Directions for this task: State how many lines in the items below contain the string "Carex", counting a match only when the case is the same. Reply with the number alone.

Data excerpts:

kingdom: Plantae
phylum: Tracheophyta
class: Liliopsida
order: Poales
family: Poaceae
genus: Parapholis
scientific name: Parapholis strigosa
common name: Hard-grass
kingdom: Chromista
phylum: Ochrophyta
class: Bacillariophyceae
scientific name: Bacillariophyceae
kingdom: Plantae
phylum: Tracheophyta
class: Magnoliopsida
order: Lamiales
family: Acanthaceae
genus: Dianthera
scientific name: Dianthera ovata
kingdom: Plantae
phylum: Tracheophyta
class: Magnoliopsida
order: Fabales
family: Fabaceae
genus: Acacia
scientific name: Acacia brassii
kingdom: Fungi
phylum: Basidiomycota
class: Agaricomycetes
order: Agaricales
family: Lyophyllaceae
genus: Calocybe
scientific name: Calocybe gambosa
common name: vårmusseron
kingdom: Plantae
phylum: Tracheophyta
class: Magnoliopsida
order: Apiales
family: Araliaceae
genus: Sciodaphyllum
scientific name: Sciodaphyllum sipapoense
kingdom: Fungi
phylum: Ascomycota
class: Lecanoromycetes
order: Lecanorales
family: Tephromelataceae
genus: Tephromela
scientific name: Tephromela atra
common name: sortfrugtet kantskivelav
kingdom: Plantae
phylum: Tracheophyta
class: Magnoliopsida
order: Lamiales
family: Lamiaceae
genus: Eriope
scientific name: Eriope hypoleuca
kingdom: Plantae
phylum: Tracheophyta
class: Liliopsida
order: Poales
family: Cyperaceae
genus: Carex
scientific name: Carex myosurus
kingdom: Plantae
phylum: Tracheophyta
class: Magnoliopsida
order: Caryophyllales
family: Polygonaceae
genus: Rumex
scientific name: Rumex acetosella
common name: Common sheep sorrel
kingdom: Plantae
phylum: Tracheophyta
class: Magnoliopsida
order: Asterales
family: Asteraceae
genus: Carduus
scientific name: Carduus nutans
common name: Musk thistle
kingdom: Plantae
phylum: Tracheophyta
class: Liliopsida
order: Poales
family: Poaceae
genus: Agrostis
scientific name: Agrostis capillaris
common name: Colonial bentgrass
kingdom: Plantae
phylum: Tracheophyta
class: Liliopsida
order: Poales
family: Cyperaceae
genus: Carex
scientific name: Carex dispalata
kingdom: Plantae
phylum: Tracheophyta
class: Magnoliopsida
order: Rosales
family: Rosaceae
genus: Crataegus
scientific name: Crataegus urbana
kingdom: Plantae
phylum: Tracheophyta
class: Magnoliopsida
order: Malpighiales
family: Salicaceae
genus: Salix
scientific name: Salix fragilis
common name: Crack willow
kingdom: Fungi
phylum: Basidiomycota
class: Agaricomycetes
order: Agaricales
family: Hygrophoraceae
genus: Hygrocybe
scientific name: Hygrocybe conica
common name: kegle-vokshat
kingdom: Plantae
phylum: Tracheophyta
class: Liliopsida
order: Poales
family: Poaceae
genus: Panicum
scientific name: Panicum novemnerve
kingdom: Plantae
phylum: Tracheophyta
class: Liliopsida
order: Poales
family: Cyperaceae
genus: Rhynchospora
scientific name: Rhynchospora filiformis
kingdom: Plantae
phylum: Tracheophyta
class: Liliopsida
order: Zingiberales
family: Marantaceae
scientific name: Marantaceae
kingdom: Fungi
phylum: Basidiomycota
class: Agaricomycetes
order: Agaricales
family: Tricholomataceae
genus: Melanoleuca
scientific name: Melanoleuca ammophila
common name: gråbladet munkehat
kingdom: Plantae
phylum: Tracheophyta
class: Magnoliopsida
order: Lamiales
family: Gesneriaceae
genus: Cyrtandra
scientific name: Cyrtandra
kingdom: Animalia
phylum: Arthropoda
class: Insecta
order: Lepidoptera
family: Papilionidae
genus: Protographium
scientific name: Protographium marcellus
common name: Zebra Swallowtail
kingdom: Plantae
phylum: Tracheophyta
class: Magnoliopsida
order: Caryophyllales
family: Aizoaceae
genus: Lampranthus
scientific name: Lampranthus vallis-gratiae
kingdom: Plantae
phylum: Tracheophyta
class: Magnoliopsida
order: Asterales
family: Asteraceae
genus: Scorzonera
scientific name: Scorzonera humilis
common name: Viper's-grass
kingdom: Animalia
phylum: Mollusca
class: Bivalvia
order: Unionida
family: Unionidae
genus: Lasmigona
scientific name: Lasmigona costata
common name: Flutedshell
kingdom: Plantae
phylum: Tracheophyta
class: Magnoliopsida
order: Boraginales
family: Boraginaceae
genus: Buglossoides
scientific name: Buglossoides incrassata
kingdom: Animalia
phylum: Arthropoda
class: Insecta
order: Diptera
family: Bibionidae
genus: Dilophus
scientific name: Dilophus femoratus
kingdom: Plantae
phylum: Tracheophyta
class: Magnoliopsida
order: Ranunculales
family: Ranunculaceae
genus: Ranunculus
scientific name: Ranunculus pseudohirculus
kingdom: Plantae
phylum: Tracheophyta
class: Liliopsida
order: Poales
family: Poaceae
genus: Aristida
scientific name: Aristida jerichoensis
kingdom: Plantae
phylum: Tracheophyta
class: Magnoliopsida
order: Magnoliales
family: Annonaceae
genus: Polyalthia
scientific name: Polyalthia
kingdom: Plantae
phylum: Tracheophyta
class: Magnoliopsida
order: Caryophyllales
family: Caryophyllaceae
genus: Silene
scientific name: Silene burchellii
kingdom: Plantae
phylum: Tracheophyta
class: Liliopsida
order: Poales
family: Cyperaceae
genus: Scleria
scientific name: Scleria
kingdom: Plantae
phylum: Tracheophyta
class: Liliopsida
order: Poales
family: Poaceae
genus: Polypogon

Complete response: 4